[Start Material for this task]
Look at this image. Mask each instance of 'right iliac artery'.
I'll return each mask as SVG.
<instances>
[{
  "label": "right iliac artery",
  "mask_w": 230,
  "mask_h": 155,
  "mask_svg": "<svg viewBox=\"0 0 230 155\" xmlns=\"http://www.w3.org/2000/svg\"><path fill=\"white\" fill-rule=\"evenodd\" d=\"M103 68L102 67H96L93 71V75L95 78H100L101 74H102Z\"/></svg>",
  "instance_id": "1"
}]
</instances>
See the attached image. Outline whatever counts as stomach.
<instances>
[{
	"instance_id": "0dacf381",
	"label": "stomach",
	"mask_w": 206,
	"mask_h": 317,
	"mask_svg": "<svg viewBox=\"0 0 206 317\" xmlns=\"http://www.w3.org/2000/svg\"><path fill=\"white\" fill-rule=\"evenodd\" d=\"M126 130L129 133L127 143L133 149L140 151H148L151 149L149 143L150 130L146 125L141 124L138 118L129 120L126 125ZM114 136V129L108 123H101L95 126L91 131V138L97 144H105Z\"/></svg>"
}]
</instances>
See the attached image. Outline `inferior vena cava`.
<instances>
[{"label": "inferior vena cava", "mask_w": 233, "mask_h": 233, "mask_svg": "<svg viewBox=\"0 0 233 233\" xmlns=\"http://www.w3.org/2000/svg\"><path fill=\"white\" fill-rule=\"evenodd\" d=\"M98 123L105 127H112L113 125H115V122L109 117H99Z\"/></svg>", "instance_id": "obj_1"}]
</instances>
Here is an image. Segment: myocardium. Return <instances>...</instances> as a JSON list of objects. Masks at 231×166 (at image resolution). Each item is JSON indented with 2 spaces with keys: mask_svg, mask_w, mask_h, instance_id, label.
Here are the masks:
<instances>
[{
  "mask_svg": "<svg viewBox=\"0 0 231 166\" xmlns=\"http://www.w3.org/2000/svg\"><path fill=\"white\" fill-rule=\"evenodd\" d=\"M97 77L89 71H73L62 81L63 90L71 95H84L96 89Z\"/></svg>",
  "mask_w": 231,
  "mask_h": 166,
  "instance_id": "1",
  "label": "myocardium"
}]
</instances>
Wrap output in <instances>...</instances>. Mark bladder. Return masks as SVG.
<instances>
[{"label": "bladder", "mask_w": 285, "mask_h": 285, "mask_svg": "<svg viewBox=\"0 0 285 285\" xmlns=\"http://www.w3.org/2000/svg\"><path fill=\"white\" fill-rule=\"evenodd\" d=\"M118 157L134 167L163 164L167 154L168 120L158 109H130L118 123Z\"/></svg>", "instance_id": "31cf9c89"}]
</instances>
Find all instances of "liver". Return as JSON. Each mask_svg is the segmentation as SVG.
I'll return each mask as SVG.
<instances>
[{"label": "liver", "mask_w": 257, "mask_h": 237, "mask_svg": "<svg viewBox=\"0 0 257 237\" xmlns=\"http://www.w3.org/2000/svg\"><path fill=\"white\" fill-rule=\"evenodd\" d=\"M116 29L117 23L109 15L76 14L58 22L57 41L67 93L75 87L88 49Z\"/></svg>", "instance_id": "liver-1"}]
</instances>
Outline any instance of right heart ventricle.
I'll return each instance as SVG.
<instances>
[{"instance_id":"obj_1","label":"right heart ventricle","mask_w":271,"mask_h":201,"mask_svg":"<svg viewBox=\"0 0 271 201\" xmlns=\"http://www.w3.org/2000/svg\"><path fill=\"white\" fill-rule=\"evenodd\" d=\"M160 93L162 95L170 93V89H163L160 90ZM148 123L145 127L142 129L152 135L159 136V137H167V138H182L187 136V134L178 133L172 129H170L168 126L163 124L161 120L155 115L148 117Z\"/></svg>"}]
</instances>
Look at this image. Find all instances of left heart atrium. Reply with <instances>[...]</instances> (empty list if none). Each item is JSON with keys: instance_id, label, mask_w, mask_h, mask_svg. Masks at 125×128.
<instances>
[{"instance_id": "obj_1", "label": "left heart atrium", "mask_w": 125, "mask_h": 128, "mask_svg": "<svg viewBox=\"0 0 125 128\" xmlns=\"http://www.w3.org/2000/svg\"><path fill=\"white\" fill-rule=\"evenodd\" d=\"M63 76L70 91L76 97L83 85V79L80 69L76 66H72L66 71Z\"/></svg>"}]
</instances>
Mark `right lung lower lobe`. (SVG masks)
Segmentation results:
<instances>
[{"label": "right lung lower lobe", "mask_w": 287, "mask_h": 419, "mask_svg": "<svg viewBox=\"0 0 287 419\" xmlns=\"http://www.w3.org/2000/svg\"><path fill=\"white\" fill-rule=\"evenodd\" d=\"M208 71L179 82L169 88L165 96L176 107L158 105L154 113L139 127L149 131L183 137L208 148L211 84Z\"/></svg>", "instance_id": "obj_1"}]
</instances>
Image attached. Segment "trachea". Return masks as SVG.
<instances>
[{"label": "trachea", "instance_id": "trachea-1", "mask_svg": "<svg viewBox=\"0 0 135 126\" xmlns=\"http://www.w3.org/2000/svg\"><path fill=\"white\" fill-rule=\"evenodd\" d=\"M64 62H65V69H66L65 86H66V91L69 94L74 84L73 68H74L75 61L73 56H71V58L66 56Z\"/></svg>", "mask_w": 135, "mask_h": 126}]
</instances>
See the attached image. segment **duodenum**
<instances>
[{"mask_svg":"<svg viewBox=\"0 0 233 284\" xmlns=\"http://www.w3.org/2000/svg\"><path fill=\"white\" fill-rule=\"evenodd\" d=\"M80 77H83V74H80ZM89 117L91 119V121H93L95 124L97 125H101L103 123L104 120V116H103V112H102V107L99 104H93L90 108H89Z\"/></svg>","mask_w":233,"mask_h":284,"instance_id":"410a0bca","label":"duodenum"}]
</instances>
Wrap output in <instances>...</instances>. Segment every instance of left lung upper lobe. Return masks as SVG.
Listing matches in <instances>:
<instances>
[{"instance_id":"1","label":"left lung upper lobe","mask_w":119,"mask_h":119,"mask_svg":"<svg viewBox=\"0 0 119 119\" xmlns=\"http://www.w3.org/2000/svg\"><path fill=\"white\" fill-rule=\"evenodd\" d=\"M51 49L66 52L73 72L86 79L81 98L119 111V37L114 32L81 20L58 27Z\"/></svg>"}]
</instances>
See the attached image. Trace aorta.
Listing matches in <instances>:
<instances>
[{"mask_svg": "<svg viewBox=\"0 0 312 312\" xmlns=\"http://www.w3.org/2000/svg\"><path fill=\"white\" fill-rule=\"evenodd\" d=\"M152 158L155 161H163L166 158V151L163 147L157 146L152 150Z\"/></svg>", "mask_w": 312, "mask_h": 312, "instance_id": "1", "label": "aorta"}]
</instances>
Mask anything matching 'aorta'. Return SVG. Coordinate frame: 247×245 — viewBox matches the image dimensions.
[End Material for this task]
Rewrite the records from the line containing "segmentation as SVG." through the line containing "29L117 23L109 15L76", swapping "segmentation" for "outline" and leaving everything else the same.

Finished task:
Find all instances of "liver". Return as JSON. Each mask_svg is the outline as SVG.
I'll return each mask as SVG.
<instances>
[{"label": "liver", "mask_w": 257, "mask_h": 237, "mask_svg": "<svg viewBox=\"0 0 257 237\" xmlns=\"http://www.w3.org/2000/svg\"><path fill=\"white\" fill-rule=\"evenodd\" d=\"M116 29L117 23L109 15L76 14L58 22L57 41L67 93L75 87L88 49Z\"/></svg>", "instance_id": "liver-1"}]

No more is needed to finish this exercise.